The regular meeting of the Board of Directors of the Central Bank of the Russian Federation did not result in a change in the monetary policy: as before the Bank of Russia made a decision to leave unchanged the rate of refinancing, as well as interest rates on operations related to liquidity absorption and short-term liquidity provision.

At the same time, from June 11 rates on a number of long-term refinancing operations are reduced by 0.25 p.p. In particular, the rates on long-term (over six months) loans secured by gold or non-market assets or sureties, as well as minimum interest rates at auctions for provision of liquidity for the term of 12 months were reduced by the above value. So, the passed decision fully repeats decisions of April 3 and March 15.

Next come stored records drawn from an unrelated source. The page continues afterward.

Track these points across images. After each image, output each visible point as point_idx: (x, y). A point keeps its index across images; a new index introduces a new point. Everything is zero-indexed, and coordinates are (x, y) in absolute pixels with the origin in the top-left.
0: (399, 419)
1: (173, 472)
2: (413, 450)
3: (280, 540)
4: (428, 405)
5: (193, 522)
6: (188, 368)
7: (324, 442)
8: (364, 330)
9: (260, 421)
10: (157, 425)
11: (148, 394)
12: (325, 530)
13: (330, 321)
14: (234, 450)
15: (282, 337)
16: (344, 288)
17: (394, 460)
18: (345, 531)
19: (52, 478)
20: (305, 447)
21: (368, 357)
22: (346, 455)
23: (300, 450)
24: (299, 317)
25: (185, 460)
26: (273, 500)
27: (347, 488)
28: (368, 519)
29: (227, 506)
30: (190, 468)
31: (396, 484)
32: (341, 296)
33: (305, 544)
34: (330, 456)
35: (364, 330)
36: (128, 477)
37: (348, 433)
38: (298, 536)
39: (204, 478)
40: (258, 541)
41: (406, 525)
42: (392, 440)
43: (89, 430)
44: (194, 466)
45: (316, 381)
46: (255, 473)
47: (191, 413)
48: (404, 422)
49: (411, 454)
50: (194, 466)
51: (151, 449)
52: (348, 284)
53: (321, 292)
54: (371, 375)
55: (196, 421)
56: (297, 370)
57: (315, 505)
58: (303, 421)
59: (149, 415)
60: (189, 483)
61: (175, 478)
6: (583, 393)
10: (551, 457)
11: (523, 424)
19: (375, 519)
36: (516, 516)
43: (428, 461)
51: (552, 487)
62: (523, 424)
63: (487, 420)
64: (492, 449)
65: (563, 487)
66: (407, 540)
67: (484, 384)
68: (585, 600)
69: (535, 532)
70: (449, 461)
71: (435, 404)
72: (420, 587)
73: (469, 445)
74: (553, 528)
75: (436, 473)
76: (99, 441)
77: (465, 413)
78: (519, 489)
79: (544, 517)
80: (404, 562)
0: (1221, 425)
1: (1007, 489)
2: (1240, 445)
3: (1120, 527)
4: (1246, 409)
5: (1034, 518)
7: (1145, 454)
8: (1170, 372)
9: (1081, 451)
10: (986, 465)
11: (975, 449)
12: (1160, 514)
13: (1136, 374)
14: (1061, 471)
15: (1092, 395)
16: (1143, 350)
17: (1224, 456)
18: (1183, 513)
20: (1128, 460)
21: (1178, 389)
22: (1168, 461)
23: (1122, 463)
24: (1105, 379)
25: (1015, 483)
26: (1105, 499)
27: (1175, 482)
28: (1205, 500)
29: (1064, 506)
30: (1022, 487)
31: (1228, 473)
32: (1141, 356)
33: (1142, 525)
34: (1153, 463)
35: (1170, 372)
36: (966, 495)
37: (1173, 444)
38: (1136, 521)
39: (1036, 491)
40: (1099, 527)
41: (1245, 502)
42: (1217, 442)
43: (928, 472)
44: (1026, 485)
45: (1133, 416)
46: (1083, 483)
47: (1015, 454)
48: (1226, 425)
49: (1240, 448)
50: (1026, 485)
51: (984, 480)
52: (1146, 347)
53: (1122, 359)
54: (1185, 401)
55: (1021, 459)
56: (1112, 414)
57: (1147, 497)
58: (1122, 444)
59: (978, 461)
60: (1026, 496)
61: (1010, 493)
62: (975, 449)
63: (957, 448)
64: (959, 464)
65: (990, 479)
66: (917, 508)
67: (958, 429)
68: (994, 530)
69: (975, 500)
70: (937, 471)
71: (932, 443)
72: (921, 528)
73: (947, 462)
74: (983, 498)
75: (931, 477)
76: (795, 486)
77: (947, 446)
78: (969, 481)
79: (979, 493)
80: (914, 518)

It is believed that that trend of the monetary policy of the Central Bank of the Russian Federation is correct and the latter should not reduce now short-term interest rates which actually have an effect on the situation on the money market.

 

First, according to our estimates, Russian GDP is close to the potential level. Undoubtedly, if under effect of external shocks a threat of a large-scale recession arises, a short-term reduction of interest rates will be desirable and even necessary. But at present, no such threat exists and the estimates of the Central Bank of Russia and the Gaidar Institute point to that.

 

Second, there are no grounds to maintain that in Russia the rates of lending to the real sector are high, while the above reason is often used as a justification of monetary easing. Before the crisis, Russian real lending rates were the lowest in the world. After the crisis the rates grew, but they are still below those of many developing countries.

 

Third, the problems faced by the Russian economy cannot be dealt with by monetary measures. Lack of long-term money points not to toughness of the monetary policy, but to weakness of the financial system because its main function consists in transformation of short-term savings liabilities into long-term loans.